EXTRAIT DU TEXTE
Ainsi, à l’aune du champ littéraire, la notion de littérature reste absolument une affaire d’ »espace » à occuper à partir duquel se revendique le statut d’ »écrivain »[2]. Dès lors, il est un « espace habité ou vécu » non pas à la façon de l’environnement climatique des géographes, mais plutôt par sa fonction de représentation des histoires de vie, c’est-à-dire « la genèse des classes : groupes que l’on peut découper sur du papier, qui n’existent pas en tant que groupes réels, mais expliquant la probabilité de se constituer en groupes pratiques » (Bourdieu, 1984 : 3). Ici, les agents, tout comme le champ lui-même, n’ont d’existence que par le caractère à la fois multidimensionnel et relationnel de l’espace investi (proximité ou ressemblance, distance ou dissemblance par les points ou les lignes de démarcation).

Dans le second cas, « le champ » comme « espace construit » tient sa fonctionnalité du principe d’ »homologie structurale » légitimant la médiation entre société réelle et monde de la fiction. Appliqué à la littérature, on parlerait d’une construction sociale de la littérature au sens où cette dernière, par analogie au construire architectural, pourrait être une « histoire des places à prendre » au sens où l’entendait Marielle Macé, à savoir que cet espace pense les formes de son historicité, celle de ses valeurs esthétiques en termes d’une « histoire des places à prendre, des œuvres à faire et des vies à vivre […] » (Macé, 2005). Cela entraîne la nomenclature des dispositions ou des positions en tant que temps raconté (l’énoncé de la narration ou de l’histoire) et espace habité (lieu de placement et de dé-placement), étroitement associés dans l’édifice textuel, lui-même dépendant des ressources symboliques (capitaux) et des enjeux positionnels (distinction).

LIGNES DE DONNÉES

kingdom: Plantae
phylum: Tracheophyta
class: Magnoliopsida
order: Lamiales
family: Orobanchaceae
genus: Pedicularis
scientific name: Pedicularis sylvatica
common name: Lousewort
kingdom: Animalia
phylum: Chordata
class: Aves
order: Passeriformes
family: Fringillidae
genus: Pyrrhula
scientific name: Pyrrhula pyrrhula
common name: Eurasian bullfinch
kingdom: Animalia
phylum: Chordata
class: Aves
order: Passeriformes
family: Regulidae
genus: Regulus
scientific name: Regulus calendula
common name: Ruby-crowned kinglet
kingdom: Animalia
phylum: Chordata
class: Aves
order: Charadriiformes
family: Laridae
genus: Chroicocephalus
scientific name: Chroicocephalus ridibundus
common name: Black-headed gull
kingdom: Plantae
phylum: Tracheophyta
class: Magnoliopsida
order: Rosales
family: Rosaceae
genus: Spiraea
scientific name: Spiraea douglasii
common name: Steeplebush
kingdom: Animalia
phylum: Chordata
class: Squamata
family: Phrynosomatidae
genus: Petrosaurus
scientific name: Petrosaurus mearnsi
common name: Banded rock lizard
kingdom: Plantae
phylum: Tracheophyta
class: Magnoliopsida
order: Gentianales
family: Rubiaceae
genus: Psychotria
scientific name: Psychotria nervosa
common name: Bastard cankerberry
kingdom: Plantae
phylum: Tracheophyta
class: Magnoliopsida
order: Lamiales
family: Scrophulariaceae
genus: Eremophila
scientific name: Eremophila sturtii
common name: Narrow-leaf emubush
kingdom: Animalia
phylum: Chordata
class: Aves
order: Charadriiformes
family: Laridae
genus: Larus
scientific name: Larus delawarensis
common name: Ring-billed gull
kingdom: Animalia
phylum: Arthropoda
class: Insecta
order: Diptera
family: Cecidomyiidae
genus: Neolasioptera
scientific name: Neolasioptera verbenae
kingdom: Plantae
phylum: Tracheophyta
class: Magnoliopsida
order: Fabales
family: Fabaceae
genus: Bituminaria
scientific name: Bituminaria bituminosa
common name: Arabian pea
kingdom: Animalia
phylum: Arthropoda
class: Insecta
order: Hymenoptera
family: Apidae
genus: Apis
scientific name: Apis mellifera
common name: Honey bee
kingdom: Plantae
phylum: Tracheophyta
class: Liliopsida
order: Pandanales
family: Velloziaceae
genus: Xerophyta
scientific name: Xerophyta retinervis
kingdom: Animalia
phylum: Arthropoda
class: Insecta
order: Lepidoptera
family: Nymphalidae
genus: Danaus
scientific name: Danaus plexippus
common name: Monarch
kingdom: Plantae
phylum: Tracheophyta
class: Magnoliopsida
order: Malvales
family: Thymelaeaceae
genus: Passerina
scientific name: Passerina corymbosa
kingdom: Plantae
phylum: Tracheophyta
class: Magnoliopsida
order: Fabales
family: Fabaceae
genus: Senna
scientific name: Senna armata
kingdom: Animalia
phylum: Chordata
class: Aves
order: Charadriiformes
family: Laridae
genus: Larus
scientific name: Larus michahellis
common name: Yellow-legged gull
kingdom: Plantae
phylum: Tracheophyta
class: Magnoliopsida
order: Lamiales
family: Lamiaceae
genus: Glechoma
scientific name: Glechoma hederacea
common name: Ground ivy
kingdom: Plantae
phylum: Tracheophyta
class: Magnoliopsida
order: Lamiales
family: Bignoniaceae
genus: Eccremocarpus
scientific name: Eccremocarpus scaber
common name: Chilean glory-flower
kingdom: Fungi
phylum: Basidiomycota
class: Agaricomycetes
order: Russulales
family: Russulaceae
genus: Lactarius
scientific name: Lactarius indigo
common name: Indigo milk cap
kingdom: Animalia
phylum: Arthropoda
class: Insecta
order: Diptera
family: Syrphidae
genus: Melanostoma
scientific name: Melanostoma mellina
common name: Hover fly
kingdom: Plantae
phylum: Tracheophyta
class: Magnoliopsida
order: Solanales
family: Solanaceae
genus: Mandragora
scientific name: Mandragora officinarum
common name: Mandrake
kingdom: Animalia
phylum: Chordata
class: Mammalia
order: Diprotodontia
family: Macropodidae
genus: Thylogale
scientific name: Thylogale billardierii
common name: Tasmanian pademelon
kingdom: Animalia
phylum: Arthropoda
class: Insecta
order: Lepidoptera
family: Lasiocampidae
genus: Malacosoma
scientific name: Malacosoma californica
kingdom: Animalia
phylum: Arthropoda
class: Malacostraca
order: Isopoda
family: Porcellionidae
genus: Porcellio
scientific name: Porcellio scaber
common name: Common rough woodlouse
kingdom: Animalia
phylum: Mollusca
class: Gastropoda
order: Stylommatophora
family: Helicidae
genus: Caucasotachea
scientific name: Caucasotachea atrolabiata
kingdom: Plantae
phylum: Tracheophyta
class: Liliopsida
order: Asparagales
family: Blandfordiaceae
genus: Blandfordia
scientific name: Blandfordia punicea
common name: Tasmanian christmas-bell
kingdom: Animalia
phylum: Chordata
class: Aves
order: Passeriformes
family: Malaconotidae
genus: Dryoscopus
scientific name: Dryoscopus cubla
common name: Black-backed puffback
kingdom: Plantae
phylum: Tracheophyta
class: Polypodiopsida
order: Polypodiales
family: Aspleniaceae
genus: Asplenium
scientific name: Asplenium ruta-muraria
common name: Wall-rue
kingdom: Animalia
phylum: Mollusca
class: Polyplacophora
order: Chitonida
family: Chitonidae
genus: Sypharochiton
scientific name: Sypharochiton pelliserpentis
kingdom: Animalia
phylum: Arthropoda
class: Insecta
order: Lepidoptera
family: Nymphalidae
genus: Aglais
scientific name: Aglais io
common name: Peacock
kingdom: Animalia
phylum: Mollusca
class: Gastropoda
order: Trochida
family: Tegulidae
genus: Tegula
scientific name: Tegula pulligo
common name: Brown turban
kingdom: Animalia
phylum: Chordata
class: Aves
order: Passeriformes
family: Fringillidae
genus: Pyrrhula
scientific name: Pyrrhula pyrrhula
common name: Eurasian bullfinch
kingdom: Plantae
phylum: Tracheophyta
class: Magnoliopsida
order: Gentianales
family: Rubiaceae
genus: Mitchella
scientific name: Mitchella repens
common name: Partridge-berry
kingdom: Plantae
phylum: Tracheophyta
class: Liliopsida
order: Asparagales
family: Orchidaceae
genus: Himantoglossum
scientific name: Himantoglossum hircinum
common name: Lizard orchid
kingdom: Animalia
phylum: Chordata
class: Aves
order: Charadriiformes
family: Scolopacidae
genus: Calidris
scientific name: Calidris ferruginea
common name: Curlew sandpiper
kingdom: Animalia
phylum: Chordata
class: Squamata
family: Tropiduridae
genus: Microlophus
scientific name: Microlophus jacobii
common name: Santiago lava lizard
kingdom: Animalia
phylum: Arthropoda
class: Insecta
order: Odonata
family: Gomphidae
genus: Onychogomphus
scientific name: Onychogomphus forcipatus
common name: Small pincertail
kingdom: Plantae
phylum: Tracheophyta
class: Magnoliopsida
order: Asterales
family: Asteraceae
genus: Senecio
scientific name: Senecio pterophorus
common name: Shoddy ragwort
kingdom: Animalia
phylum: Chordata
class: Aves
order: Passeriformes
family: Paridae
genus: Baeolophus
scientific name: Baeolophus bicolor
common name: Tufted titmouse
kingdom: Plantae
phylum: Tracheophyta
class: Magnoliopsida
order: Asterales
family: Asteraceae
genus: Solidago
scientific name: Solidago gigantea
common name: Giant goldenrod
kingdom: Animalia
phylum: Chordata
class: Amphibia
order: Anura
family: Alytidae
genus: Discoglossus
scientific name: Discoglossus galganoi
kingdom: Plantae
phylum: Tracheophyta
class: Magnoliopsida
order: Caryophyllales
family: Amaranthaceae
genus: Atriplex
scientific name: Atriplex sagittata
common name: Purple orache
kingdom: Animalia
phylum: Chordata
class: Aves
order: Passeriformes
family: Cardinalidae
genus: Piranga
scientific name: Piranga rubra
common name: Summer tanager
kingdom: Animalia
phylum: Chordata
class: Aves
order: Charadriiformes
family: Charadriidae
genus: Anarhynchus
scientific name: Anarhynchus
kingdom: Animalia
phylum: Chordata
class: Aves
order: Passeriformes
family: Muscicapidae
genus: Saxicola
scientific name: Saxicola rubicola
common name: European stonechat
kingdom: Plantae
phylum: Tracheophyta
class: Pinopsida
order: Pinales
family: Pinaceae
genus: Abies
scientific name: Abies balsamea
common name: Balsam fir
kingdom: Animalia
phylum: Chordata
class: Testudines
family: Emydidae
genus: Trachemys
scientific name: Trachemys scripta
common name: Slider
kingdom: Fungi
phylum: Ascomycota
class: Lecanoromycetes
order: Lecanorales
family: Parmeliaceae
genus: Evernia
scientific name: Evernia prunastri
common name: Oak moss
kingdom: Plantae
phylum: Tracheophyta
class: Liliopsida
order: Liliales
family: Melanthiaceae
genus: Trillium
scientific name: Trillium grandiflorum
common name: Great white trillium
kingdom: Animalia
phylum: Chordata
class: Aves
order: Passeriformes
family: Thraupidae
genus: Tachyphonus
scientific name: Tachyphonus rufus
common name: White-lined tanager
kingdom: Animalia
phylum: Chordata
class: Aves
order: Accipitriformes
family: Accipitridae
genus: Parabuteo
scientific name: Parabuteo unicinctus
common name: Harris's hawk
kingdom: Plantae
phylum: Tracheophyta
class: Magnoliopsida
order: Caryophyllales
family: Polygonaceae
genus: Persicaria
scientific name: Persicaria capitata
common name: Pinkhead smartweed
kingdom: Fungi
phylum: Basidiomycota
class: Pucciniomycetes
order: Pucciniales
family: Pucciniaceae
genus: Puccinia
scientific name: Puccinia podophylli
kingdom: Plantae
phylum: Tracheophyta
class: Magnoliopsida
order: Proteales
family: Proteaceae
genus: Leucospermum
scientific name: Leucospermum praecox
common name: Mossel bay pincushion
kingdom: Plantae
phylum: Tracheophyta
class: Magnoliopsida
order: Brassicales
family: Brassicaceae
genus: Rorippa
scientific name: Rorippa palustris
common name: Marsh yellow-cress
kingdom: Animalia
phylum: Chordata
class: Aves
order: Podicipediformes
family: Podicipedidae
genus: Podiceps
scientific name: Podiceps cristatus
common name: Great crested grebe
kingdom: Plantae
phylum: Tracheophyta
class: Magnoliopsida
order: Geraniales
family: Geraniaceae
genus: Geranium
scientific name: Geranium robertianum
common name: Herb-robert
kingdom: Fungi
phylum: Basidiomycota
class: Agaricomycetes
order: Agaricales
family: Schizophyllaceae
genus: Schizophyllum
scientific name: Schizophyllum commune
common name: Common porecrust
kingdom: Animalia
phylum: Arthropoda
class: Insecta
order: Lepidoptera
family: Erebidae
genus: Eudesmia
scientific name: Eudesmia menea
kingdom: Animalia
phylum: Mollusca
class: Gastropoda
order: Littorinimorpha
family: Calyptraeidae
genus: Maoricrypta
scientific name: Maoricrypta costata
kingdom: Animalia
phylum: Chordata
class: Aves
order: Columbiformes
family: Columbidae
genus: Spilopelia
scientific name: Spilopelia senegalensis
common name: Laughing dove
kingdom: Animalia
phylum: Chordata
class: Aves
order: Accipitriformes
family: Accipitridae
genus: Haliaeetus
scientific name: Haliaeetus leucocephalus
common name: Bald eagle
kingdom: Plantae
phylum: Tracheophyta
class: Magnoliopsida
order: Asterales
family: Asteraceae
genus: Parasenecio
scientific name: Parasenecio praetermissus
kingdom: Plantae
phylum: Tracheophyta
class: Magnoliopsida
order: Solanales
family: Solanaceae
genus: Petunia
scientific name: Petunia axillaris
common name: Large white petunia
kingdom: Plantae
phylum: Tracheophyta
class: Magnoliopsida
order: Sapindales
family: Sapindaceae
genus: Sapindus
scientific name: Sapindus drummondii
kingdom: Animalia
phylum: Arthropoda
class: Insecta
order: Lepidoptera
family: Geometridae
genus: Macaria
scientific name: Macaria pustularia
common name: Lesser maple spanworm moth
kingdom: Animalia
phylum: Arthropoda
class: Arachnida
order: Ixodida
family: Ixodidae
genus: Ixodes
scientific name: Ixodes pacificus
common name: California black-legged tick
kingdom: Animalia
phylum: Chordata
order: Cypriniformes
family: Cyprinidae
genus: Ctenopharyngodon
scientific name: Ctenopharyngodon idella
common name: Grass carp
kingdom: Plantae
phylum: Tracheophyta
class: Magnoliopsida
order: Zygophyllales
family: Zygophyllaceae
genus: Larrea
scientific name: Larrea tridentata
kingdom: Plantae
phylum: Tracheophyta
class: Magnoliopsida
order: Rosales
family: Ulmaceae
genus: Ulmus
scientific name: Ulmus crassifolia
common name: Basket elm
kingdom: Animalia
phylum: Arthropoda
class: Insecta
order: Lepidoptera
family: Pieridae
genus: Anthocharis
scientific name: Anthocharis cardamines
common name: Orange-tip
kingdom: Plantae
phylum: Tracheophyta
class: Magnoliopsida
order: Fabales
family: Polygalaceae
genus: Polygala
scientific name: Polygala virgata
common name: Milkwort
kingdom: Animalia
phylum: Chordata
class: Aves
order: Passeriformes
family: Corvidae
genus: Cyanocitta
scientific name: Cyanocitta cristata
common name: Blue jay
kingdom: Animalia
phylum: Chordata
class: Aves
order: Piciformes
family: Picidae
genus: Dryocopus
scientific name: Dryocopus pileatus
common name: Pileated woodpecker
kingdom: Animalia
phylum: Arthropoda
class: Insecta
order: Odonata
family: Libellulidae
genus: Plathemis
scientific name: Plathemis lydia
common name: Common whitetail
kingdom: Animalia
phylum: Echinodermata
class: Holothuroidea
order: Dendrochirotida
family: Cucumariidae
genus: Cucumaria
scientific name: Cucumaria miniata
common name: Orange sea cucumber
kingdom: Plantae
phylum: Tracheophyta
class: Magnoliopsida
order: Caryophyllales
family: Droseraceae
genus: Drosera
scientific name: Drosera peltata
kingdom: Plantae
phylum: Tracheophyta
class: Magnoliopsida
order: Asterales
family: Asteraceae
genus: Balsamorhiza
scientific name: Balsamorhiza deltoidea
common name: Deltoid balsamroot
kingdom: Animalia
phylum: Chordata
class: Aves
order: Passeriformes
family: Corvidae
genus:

DÉFIS
a) Réécrivez les entrées depuis la ligne contenant « scientific name: Blandfordia punicea » jusqu'à celle contenant « order: Chitonida », bornes incluses, en remplaçant « common name » par « vernacular name » sans rien modifier d'autre.
b) Poursuivez l'extrait sur le champ littéraire à la suite de sa dernière phrase.

CORRIGÉ
a)
scientific name: Blandfordia punicea
vernacular name: Tasmanian christmas-bell
kingdom: Animalia
phylum: Chordata
class: Aves
order: Passeriformes
family: Malaconotidae
genus: Dryoscopus
scientific name: Dryoscopus cubla
vernacular name: Black-backed puffback
kingdom: Plantae
phylum: Tracheophyta
class: Polypodiopsida
order: Polypodiales
family: Aspleniaceae
genus: Asplenium
scientific name: Asplenium ruta-muraria
vernacular name: Wall-rue
kingdom: Animalia
phylum: Mollusca
class: Polyplacophora
order: Chitonida

b)
Enfin, s’il est un « espace configuré », le champ pose la question du rapport entre Histoire et littérature, voire réel et fiction. Ainsi, la première de ses stations, la « préfiguration », serait une appréhension de l’expérience réelle dont le référent pourrait, dans notre cadre, se rapporter à l’histoire coloniale, par exemple. Celle-ci serait l’événement fondateur venant bouleverser les certitudes formulées à propos de la représentation traditionnelle d’un temps dynamique et d’un espace statique. C’est exactement ce que dit le géocriticien Bertrand Westphal à propos de la Seconde Guerre mondiale :

Au sortir de la seconde guerre, les deux coordonnées du plan de l’existence étaient en crise, et avec elles tout l’existant. Le temps était privé de sa métaphore structurante […]. Le temps et l’espace souffraient d’une rupture chronique et topique, d’une effroyable déchirure. Ils se retrouvaient finalement dans des métaphores communes qui les associaient au point, au fragment, à l’éclat, à une sorte de géométrie du vestige qu’accompagnait un vertige issu des profondeurs du chaos […]. (Westphal, 2007 : 24)

Quant à la deuxième station, la « configuration » proprement dite, elle pourra être celle de la représentation du vécu africain en ce contexte de chaos, surtout par la façon dont elle est mise en intrigue par la narration romanesque dont un Sony Labou Tansi ou un Ahmadou Kourouma sont des paradigmes, puisque ces deux auteurs, comme plusieurs autres du corpus africaniste, proposent une articulation de la narration spatio-temporelle en posant la question du rapport de la fiction au réel; en demandant à peu près selon quelle possibilité la Katamalanasie pouvait entrer en correspondance avec l’espace-temps entropique du Katanga, Kinshasa ou Gbadolité, ou comment la cartographie que propose Kourouma dans Allah n’est pas obligé (2000) et Quand on refuse on dit non (2004) pouvait être projeté sur le Libéria, la Sierra Leone et la Côte d’Ivoire.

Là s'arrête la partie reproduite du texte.